Today I’m going to give you an update on my progress with the voice recognition software – this is where I am now, and how it’s gone so far, and the lessons I’ve learned so far. I think it would be a good idea if I did this every week or so – that way I could compile a list of everything that I’ve realized as it happens before I forget any of it. I hope that I will be able to use this in the future, and that anybody reading this who is interested in voice recognition software will also be able to make use of it.
I’ve been thinking in particular about what I’m going to do if I get a new computer. It will be a Macintosh, and that means I have a choice: I can either run windows XP in virtualization, or I can buy MacSpeech (which is voice recognition for the Macintosh using a licensed version of Dragon NaturallySpeaking, or at least its engine). Either way, I probably won’t be able to use my user profile that I spent all this time perfecting in this installation of the program. The standard version of Dragon NaturallySpeaking doesn’t allow you to export or import user profiles.
So, was that going to mean that I have to start all over again from scratch?
The answer is, probably not. What I realized in the couple of days since I had this revelation, is that half of the training is done on me, and not by me. I have definitely learned how to speak in a different way – the way that the program finds easier to parse and to recognize. Probably a lot of this involves the simple act of speaking more clearly, and not any special way of speaking to the microphone so that the program understands. Not being an especially sociable person, alas, and also not being too outgoing, I’ve never spoken clearly, loudly, or in any way easy to understand by listeners. Probably that means that the voice recognition software is going to have a harder time understanding what I say – harder than it would understanding most people.
Now, I think that in fact, I have been changing more than the program has been learning. Call it may be 60% to 40%, or even as high as 75% to 25% – but I imagine that 75% is an upper limit.
So that’s lesson number one: Time spent creating one user profile and minimally training the voice recognition software is not all wasted if you have to reinstall the program or moved to another machine and began a new profile. Much of that time you will be using training yourself, and that will give you a head start on any new installation or training program.
Another thing I noticed, is that when I tried to speak too clearly, I over enunciate – what I notice that I’m doing is placing special emphasis on the final consonants of some words, especially when one word ends in a consonant and the next work begins in a consonant, and I anticipate the program is going to have a hard time distinguishing between the sounds of the two consonants. Since I normally slur the end of my words, when I speak too clearly in this way, what happens is that the program thinks it should throw in another syllable there – or rather, that I have said an extra word.

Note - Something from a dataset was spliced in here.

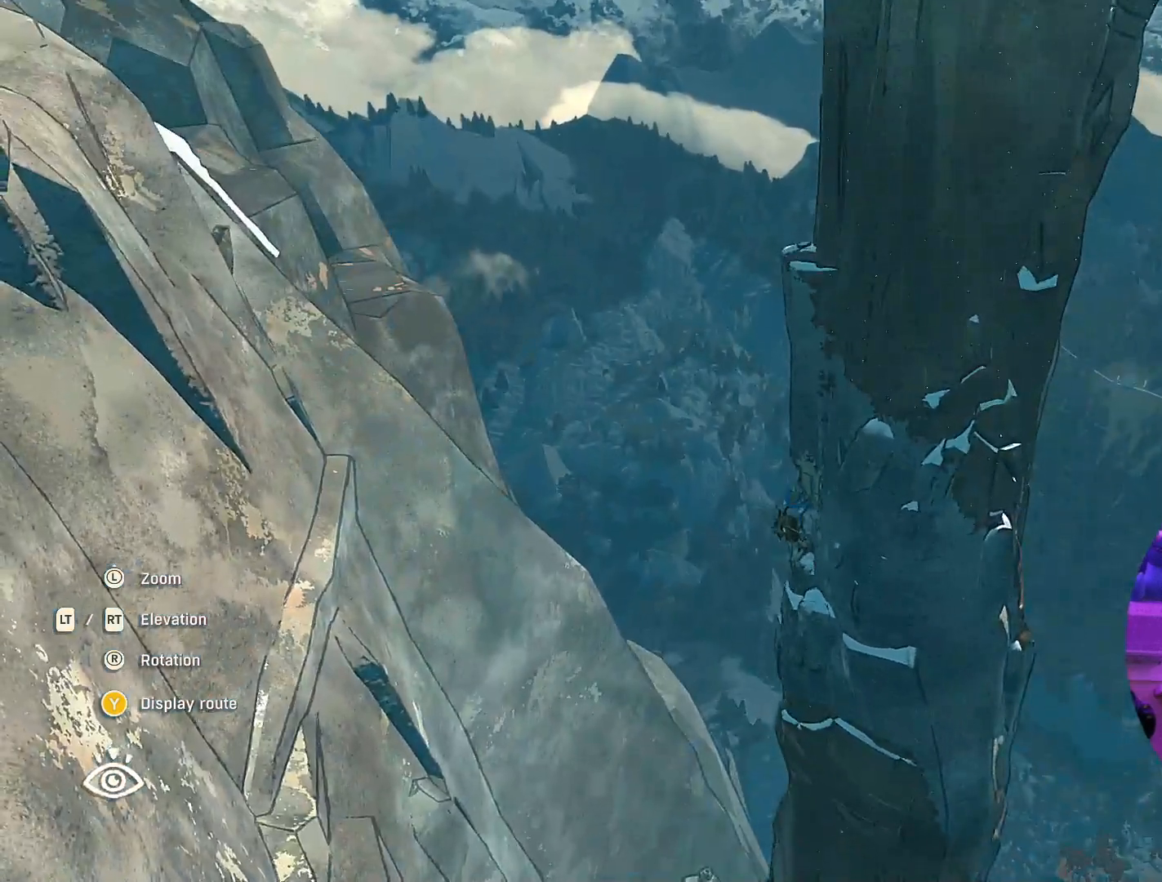
{"buttons": [], "left_stick": "center", "right_stick": "center", "events": [[33, "right_stick", "up-left"], [450, "right_stick", "center"]]}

So that’s lesson number two: when you originally train the program, it’s very important that you speak in your normal voice as you normally would speak. That’s what they tell you anyway – and it’s true: because when you train the program, you’re feeding the program certain sounds, phonemes as they call them. The program then expects you to speak in this same way when you go on and do actual dictation. If you speak more clearly when you train the program then you do normally, the program is going to expect you to speak just as clearly from then on. And by the same token, if you speak more clearly after you train program than you did when you trained it, the program is still going to expect you to speak just as clearly (or rather, just as unclearly) as you did when you trained the program in the first place.
Since I have changed the way I speak in light of my understanding of how the program was recognizing what I said, maybe it would be a good idea for me today to go on and train it again. It does gradually learn as you speak and dictate, whenever you correct it. He learns not only what you mean by a certain sound but also it adapts to your way of writing and speaking so that he can tell the difference between words that sound exactly the same, according to the context in which you speak them.
Here’s another way, a specific way of speaking that I know that I have to do so at the program has a better chance of understanding what I say. Since the program operates with a certain degree of what looks like artificial intelligence, context is very important. The program recognizes what you say not only as individual words strung together, but also as phrases. So it helps if you speak each sub phrase of every sentence as its own small group of words, with appropriate pauses to mark its beginning and its end.
There we have lesson number three: you must learn to speak in full phrases.
An interesting side note to all this is how where I am of good diction from other people. Today, for example, I watched the DVD version of the 1936 Bette Davis movie, Satan Met a Lady – this was the second version of Dashiell Hammett’s (I had to type out his name by hand – this is another lesson that you have to learn this program: some words and phrases that the program doesn’t know already just aren’t worth teaching it, and you save a lot of time just typing them in) The Maltese Falcon. It stars Bette Davis and Warren Williams. Williams had a diction that was amazing. It’s very clear that he had stage training and was an accomplished speaker on the stage. In fact, he rather overdid it – his performance was a little hammy.